Texto de estudo:
◆ ◆ ◆ ◆

A Islândia, país com um elevado nível de vida, ficou em bancarrota, pois teve que privatizar os três maiores bancos do país (Glitnir; Landsbanki; Kaupthing), entrando numa grave crise económica, tendo que mais tarde que resgatar o banco de investimento Straumur. O Governo de direita, então no poder, anunciou medidas “draconianas”, com cortes de salários e aumentos de impostos. Porém, os islandeses nas eleições seguintes elegeram a coligação de esquerda, chefiada por Johanna Sigurdardottir, que baixou o valor da moeda para tornar as exportações mais baratas, fortalecendo as indústrias locais e o emprego, equilibrando as finanças ao mesmo tempo, sendo que, neste momento, o país saiu da recessão.


A desconfiança do sistema financeiro gerou um aumento das taxas de juro para a concessão de empréstimos, prejudicando os planos de investimento das empresas e o consumo por parte da população. Um menor investimento implica uma contração das economias, provocando o desemprego, que por sua vez provoca um menor consumo, uma menor receita fiscal e maiores encargos para o Estado em subsídios e apoios sociais.

◆ ◆ ◆ ◆

Sobre a tarefa:
Continue o texto acima sobre a crise económica, começando logo a seguir à última frase.

Dados fornecidos:

◆ ◆ ◆ ◆

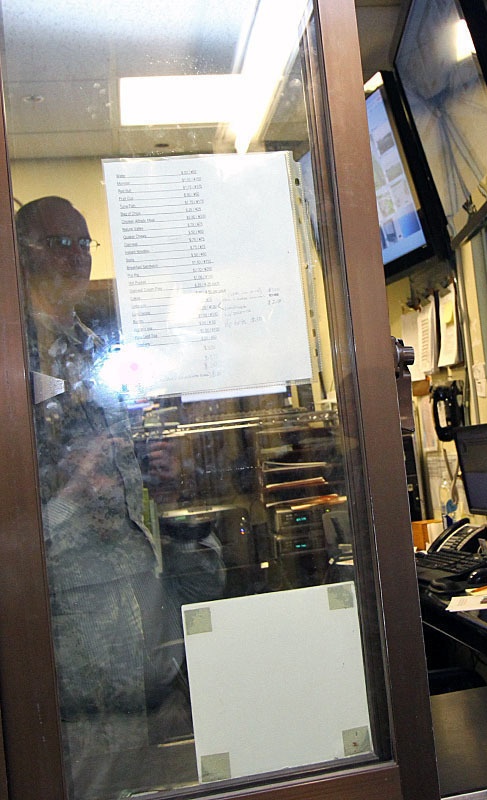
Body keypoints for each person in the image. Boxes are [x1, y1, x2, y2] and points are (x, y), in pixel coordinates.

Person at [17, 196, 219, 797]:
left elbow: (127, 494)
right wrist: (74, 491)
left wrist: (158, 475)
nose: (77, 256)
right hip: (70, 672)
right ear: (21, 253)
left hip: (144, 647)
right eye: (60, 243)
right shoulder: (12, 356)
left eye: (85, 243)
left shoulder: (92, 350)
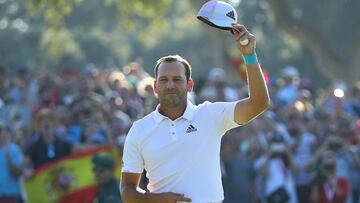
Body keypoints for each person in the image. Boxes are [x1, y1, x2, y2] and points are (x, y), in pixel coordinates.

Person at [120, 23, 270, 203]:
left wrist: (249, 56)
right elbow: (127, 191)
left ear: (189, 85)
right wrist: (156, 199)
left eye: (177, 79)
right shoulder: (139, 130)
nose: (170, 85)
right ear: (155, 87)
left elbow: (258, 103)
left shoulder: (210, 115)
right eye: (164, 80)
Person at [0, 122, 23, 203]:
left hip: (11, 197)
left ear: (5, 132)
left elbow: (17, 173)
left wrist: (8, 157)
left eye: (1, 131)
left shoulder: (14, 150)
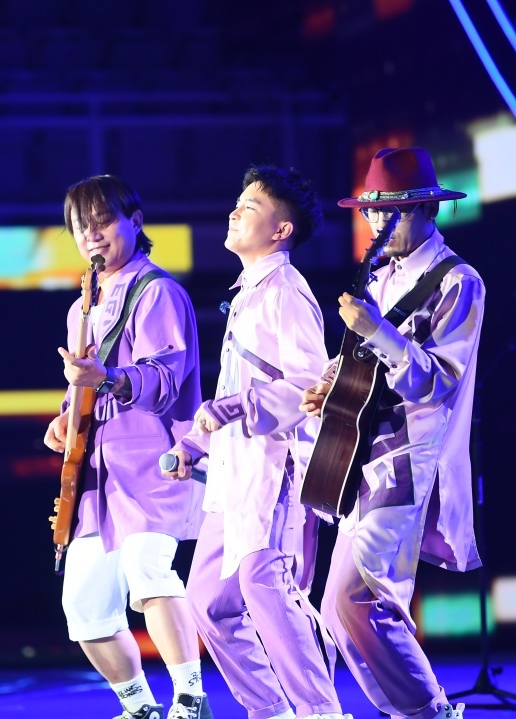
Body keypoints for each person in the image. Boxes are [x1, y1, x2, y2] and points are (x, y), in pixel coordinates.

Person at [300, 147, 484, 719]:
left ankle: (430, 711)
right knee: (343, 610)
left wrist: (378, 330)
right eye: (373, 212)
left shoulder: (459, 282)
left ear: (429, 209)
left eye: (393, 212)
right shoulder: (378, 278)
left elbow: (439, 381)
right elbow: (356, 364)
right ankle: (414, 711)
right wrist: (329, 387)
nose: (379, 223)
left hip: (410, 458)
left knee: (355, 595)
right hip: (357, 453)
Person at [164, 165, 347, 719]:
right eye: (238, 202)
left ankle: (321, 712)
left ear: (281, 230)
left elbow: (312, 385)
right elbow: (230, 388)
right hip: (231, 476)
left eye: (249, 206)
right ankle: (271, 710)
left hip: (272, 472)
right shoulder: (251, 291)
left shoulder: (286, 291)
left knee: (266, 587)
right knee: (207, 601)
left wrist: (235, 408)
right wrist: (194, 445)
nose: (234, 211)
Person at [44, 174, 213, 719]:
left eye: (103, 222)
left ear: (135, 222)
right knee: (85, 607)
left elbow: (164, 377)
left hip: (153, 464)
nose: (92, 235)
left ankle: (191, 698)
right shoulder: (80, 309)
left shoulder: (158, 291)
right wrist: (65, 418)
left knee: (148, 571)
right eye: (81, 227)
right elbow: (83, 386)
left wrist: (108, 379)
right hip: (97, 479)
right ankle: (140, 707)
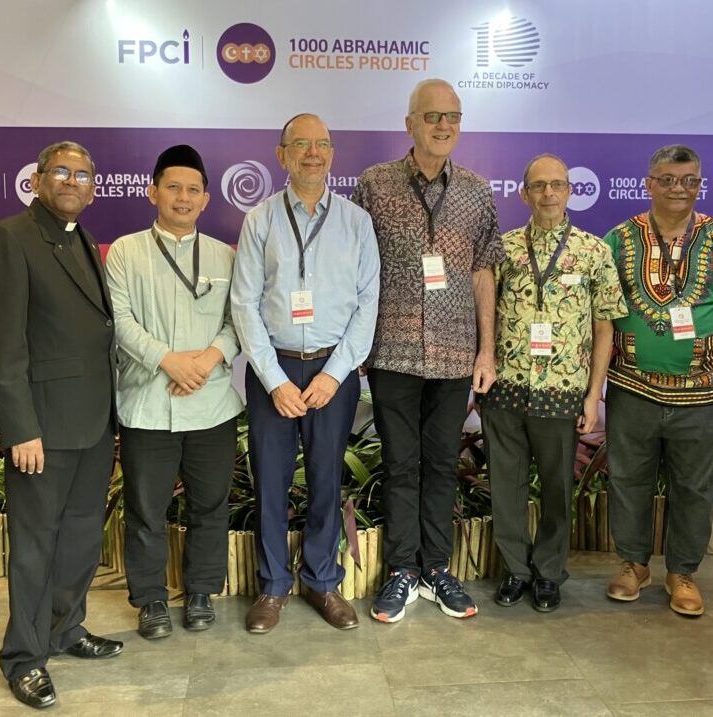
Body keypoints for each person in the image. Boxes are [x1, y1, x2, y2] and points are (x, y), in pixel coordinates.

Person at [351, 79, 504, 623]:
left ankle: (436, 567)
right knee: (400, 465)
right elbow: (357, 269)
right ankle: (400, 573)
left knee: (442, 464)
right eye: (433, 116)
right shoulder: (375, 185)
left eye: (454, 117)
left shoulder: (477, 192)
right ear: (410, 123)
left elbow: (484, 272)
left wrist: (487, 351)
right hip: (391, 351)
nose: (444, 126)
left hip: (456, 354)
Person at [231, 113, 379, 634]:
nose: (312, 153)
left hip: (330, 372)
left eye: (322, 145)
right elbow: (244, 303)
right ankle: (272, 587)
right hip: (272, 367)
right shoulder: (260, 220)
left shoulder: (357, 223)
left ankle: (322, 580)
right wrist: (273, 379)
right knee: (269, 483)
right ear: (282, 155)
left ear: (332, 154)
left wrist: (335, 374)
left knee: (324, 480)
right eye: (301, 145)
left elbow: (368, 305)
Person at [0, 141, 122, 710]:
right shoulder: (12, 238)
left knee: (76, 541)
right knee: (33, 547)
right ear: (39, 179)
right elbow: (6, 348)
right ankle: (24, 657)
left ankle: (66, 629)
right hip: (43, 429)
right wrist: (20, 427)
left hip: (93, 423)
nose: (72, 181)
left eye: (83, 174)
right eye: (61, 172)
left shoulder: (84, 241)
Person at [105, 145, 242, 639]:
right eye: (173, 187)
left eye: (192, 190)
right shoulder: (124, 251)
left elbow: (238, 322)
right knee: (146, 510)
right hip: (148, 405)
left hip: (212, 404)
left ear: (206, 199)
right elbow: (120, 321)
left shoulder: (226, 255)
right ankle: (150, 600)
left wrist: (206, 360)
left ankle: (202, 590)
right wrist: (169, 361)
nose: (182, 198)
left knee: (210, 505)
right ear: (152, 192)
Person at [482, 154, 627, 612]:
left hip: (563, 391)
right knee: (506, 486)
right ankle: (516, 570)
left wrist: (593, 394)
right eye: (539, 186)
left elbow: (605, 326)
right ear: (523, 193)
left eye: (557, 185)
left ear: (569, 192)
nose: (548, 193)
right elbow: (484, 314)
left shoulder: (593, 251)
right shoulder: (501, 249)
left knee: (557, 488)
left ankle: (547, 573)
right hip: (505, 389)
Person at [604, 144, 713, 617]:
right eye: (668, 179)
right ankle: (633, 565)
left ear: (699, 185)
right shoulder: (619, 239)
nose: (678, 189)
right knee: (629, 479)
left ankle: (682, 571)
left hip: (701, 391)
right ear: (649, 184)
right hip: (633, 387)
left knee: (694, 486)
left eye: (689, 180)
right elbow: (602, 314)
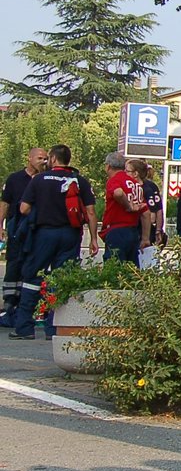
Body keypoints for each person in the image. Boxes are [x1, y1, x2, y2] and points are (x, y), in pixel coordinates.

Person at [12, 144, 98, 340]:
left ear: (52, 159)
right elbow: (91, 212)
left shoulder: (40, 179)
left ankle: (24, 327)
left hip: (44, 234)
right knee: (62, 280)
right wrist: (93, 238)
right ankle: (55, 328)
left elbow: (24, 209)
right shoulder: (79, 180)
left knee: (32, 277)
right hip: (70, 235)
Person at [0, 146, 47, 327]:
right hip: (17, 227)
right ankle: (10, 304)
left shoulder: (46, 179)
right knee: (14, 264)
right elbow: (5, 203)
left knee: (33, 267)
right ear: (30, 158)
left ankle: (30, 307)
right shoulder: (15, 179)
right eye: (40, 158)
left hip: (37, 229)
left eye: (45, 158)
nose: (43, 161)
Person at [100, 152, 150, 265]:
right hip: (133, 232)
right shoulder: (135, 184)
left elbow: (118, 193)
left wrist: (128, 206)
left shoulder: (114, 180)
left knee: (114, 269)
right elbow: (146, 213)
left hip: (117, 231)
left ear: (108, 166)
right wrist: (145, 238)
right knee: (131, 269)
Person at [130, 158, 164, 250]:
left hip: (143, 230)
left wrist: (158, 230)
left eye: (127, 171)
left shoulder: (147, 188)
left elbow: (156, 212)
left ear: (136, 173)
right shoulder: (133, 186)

◆ ◆ ◆ ◆

Resultado do exercício:
Em finais de 2009 desenvolveu-se um temor entre os investidores relativamente à dívida soberana de alguns países da União Europeia,  nomeadamente alguns membros da zona Euro: Grécia, Irlanda e Portugal. A dívida soberana (garantida pelo Estado), aliada a um défice excessivo, a uma falta de confiança dos mercados (expressa pelas notações das agências de rating) e um esfriamento da economia nos vários Estados criaram suspeitas relativamente a solvabilidade desses países, tornando os títulos de dívida pública menos seguros aos olhos dos investidores, aumentando-se as taxas de juro.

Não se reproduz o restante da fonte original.